Most companies that have examined the option of sponsoring tree plants as a way to reduce carbon footprint have encountered three questions:
(1) what kind of tree should be sponsored? And how much carbon can a typical tree absorb annually?
Much of that information was developed by the Organization of American States, on behalf of the electric power industry and other concerned groups back about 1980. It was further developed by the University of Oregon and Dr. Paiul Faeth of a consulting firm in Washington DC called Resources Management International (RMI) and was the basis for a carbon mitigation project in Guatemala funded largely by the US Government, on behalf of an electric power service organization, Applied Energy Services, located nearby Arlington, Virginia.
That project planted 54 million trees, mostly Leucaena leucocephala, which would be sufficient in annually removing more CO2 from the atmosphere than was emitted annually from the plant, which is located in Uncasville, Connecticut, USA. A second project on behalf of New England Electric Service (NEES) followed shortly thereafter.
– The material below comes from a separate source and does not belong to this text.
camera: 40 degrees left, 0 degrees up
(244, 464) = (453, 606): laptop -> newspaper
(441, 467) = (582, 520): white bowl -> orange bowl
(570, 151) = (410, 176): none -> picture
The information came from studies of the annual growth of these species in conditions similar to those encountered in Guatemala and varous portions of these trees were annually weighed (trunk, branches, roots, leaflets, leaves). The finding was that such a tree already removed about 53 lbs. of Carbon Dioxide. The US Congress later simplified the calculation to 50 pounds, concluding that 40 such trees would annually remove and sequester a ton (2,000 lbs.) Of CO2.
Some agronomists believe that this figure might be conservative. Certain species of trees bring additional benefits to the soil that will result in more undergrowth. Also, the trees permanently shed leaves – these Leucaena Trees, for example, drop as much as 15 tons of leaves per hectare annually, That in itself represents about 20 lbs. of carbon per tree annually. Some of those leaves decay into soil and thus add to the forest mulch.
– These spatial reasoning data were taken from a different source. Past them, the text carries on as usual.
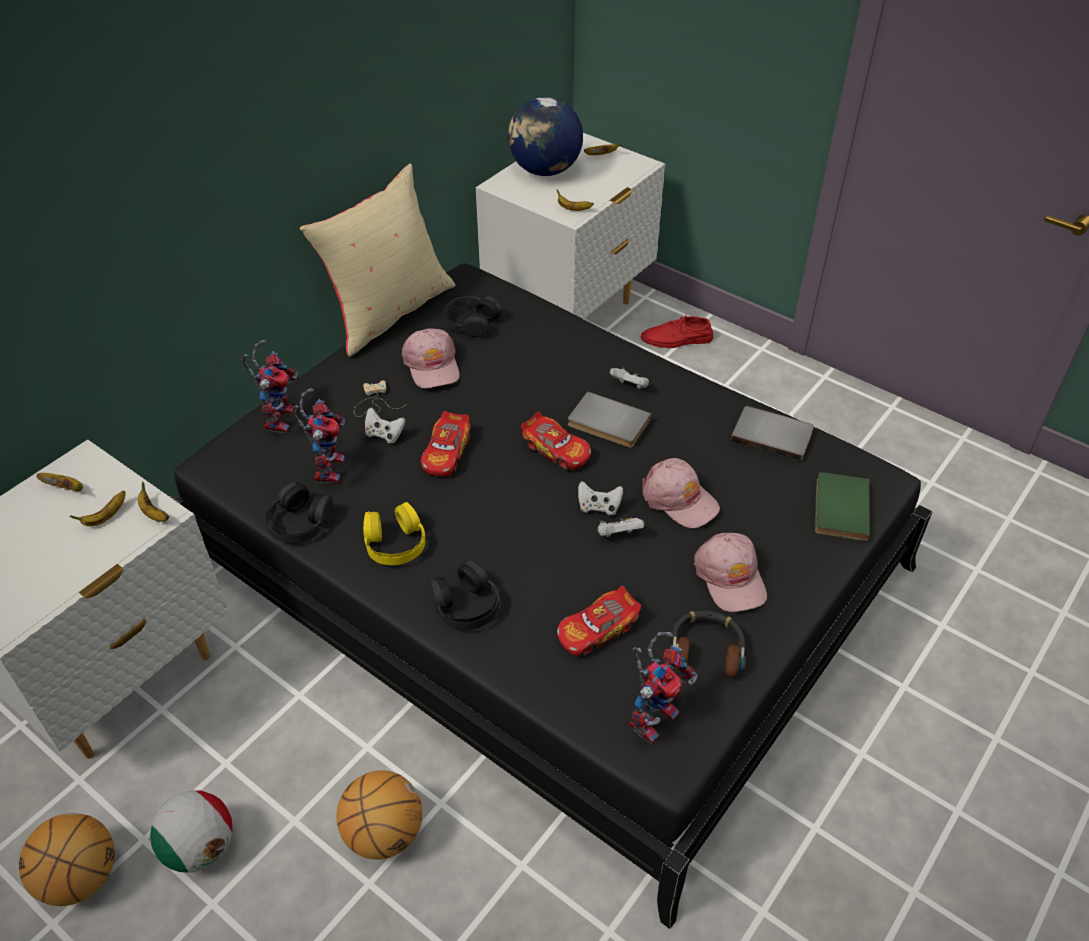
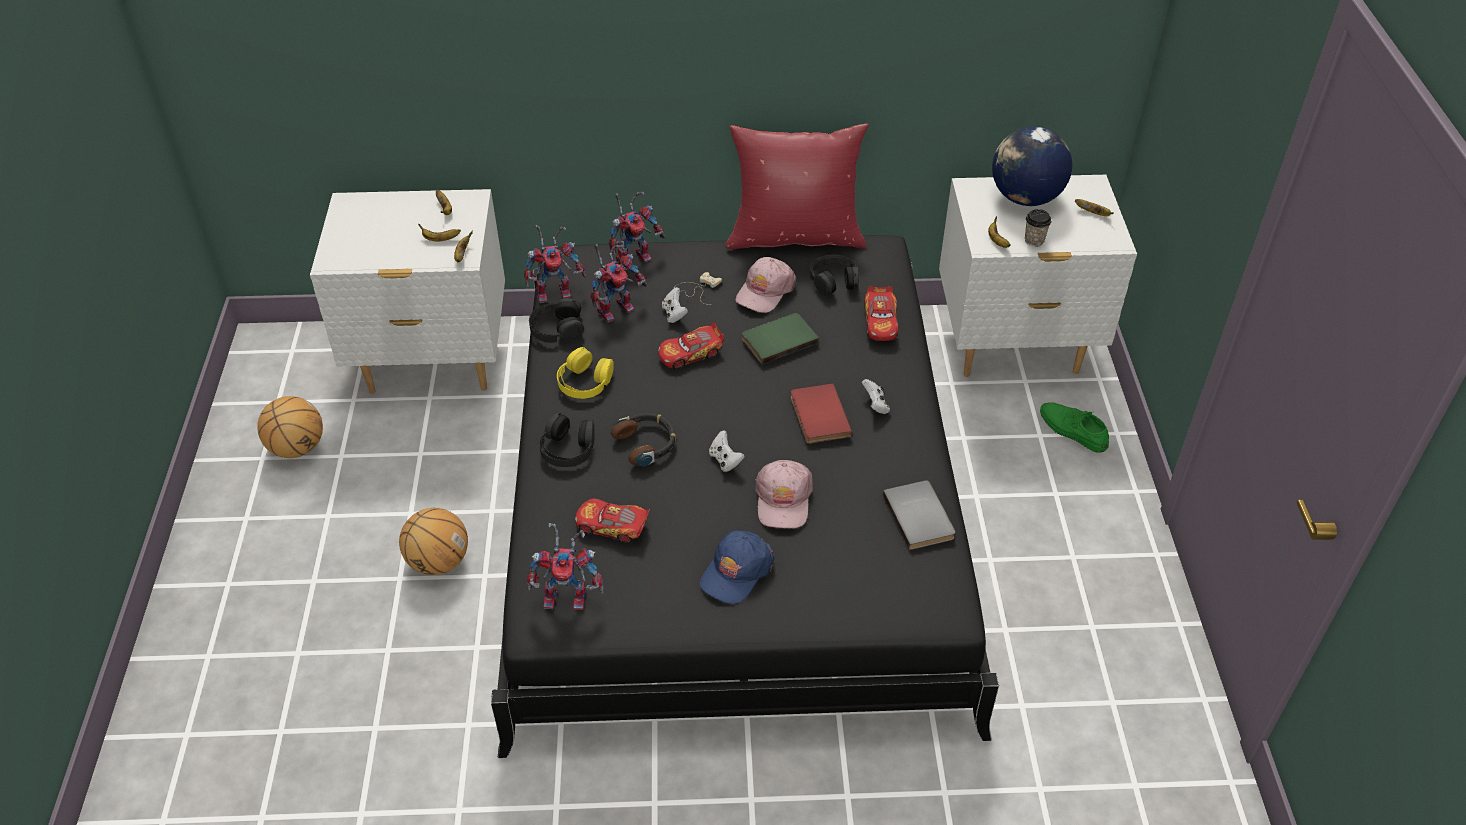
camera: 50 degrees right, 0 degrees up
(200, 848) = (357, 484): football -> none
(250, 493) = (556, 291): none -> toy robot
(389, 312) = (795, 236): beige pillow -> red pillow
(557, 450) = (757, 405): toy car -> toy car (880, 322)
(595, 194) = (1034, 240): none -> cup
(607, 424) = (817, 416): grey book -> red book
(618, 535) = (709, 486): white game controller -> none
(676, 339) = (1072, 430): red shoe -> green shoe
(707, 648) = (654, 594): headphones -> headphones (646, 443)
(730, 577) = (736, 571): pink cap -> blue cap
(838, 508) = (881, 599): green book -> green book (778, 339)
(2) How can we be sure the trees really are planed?
This issue was enough to kill most tree-planting efforts by green marketers in the late 1990s since there was not an easy way of verifying that the trees were really planted. As we will see later in this article, there are options that are now available, thanks to GPS.
(3) How can we be sure the trees will still be there ten years from now? Incentive programs can be put into place where the trees are monitored and if the local village can demonstrate that the trees planted had grown to maturity, then certain rewards can be delivered. For example, some tree planting organizations tie contracts of a new school to the successful protection of an area of newly planted trees.
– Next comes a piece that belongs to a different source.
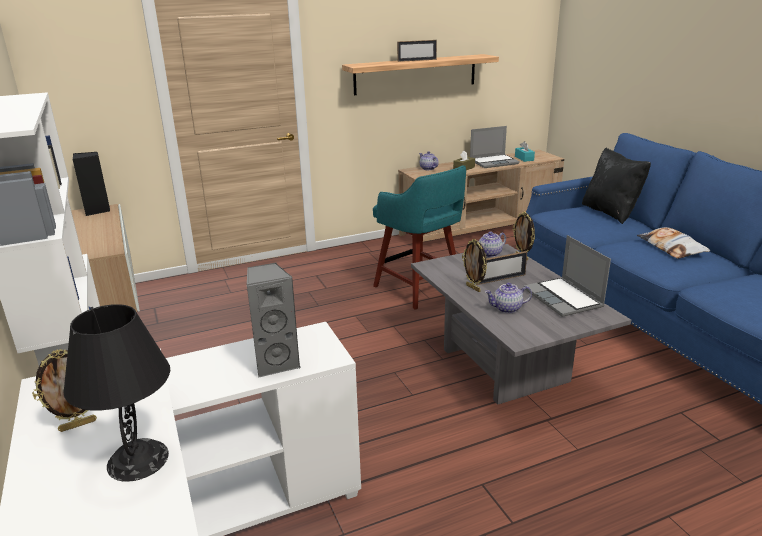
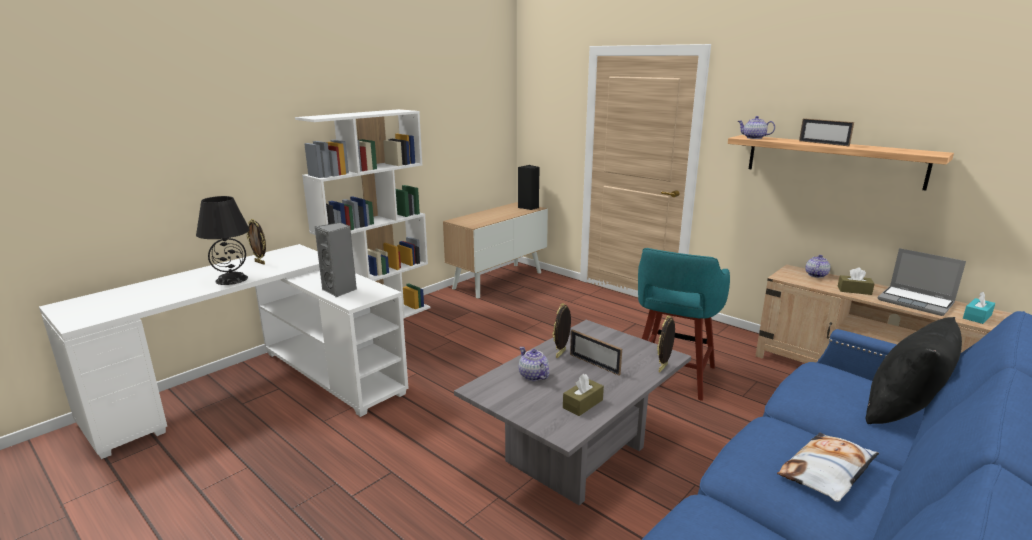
camera: 65 degrees right, 5 degrees down
(489, 254) = (650, 350): teapot -> teapot (753, 138)
(564, 298) = (582, 404): laptop -> brown tissue box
Before closing this discussion, it may be of interest to discuss the "Forest Garden" approach, advocated by a tree planting organization in Silver Spring, Md. When the program combines trees with food crops and other plants, the total carbon sequestered per tree is higher. Since the forest garden itself is a "bankable" project (the local farmers derive more immediate income from the vegetables than from the trees), and the carbon sequestered also usually has a market value, it may be able to reducing atmospheric carbon with a profitable enterprise through this system.